Our overseas delegates were bowled over by the sheer burst of talent in the room that night!

I hope to feature some of the students' material on my ASR show later next year, just written to their director, Dougie Pincock to ask!

Link to Sgoil Chiuil Gaidhealtachd

Monday 17 September 2007

Some examples of material culture...

... around Aberdeen.


Gallus Graffiti - observed off Holburn St/Gairn Terrace. Something Banksy would approve of!



The edge of one of Fittie's famous fisher squares. Footdee, or Fittie, as it is rightly known, was the earliest example of a council-designed development to replace old wooden hovels for the fisherfolk there. They were finished in about 1807. The folk moaned so much about lack of good sanitation, overcrowding etc, that the cooncil in its infinite wisdom got scunnered of it, and auctioned off the houses to their tenants by the 1840s! Today it is a protected historical site.

Is it material culture? Is it art? The folk at RGU know! I liked to call them the wee hoosies, which appeared in Castlegate and elsewhere during summer 2005, but they call them bothies, and positively encouraged people to draw on them. The ones outside M&S seemed to attract the graffiti artists, who drew on windows, doors, satellite dishes, etc! These stayed rather pristine, and did I want one!!
I just love how the old man is looking at them as if they are invading Daleks or something! They are brilliant and RGU should do it again!!

The Folklore Crew

A couple of pics from the Graduate Conference in Aberdeen, March 2007, all taken on my camera phone.



Tom looks puzzled as ever, while Sara and others mill around in the background


Somebody said 'He's in his cups' - we-ell, cup singular, anyway!


Dr Milton I presume? PhD not MD, that's the Mrs!
Our retired second-in-command, Colin Milton has gone to live in Edinburgh.



Fellow Aberdeen PhD-student, Shirley Watson is massively camera-shy!

Margaret (Bennett) and Jenny have a blether on the lawn in front of the MacRobert Building at the end of the Conference.



Smile please!

Next year...Edinburgh!!



Monday 10 September 2007

The Road to the Isles

Where we went on the 37th annual Ballad Conference with a crowd of folk fae all over Europe! Organised by my supervisor, Dr Thomas McKean, it was so good I thought here, I can write about ballads! So I'm going to present a paper next year when they go to Cardiff, whereas this year I was chief technician and taxi-service!


I'll get this post edited properly later, but here is a pic of me and Tom, he sporting the most amazing tie featuring tie-dyed frogs, which he says his sister made. Is sis having a wee joke with our folklorist fae New England? Frogs in fairy tales are usually princes in disguise! ;-)


Anyway - sin agad e!

Welcome fellow folklorists!

Welcome to the Folklore & Ethnology Students' Blog - this is another strand of the Elphinstone Institute Graduate Student Folklore Forum, but being a blog, we can display photos, You-Tube movies and the like.

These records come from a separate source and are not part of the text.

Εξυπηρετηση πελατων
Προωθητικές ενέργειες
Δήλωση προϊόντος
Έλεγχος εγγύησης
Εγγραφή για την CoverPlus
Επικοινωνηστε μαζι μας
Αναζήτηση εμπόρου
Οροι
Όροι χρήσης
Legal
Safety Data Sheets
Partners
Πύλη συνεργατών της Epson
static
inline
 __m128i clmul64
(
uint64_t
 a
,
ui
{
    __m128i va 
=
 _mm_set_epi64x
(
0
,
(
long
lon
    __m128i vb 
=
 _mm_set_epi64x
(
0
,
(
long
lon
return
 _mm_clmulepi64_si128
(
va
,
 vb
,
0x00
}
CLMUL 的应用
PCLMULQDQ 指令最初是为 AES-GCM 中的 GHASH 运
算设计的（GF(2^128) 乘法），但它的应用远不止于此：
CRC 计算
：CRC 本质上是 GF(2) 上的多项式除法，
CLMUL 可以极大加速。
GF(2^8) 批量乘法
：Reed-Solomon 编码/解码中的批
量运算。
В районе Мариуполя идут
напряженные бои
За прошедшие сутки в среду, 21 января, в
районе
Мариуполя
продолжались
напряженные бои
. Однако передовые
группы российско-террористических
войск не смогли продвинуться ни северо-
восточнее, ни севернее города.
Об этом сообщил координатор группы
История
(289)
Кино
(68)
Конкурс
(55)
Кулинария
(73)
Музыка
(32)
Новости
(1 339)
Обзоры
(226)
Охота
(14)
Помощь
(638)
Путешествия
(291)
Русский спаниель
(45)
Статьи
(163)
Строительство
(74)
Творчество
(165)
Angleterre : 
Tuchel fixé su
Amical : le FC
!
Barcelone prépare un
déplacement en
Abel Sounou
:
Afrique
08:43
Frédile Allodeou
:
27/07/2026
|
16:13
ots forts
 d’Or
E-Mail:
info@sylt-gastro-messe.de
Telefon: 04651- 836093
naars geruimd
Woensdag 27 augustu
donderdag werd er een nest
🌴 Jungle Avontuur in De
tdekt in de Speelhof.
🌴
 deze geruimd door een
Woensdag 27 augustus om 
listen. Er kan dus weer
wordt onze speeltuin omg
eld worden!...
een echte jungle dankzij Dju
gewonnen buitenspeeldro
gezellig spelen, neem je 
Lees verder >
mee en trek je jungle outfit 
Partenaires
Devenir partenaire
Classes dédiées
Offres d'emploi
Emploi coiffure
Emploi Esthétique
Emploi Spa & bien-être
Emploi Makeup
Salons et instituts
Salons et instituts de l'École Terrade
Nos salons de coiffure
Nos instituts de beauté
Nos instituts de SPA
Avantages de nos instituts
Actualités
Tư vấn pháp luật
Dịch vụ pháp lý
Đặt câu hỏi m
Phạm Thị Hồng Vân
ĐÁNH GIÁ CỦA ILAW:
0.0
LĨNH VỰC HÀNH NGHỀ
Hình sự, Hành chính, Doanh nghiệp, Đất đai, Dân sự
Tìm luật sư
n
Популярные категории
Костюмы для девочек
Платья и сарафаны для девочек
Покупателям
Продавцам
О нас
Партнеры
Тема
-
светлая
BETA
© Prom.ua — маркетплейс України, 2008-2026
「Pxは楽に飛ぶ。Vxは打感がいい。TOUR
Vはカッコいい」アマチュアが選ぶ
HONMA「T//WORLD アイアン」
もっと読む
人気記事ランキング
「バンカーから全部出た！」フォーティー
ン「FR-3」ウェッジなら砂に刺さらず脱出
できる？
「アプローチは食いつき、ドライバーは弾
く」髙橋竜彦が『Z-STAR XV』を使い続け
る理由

This isn't exclusively for students, we're happy to share the blog with academics, researchers, and amateur enthusiasts. Please leave comments, but be aware that they are moderated. No spammers, please!

Foklore comes in many forms - song, story, material, tradition, superstition, belief, charm, urban legend, etc, and this Gaelic proverb sums up our discipline nicely:

Is iomadh rud a chi an duine a bitheas fada beo -
Many's the thing a man will see if he lives long enough!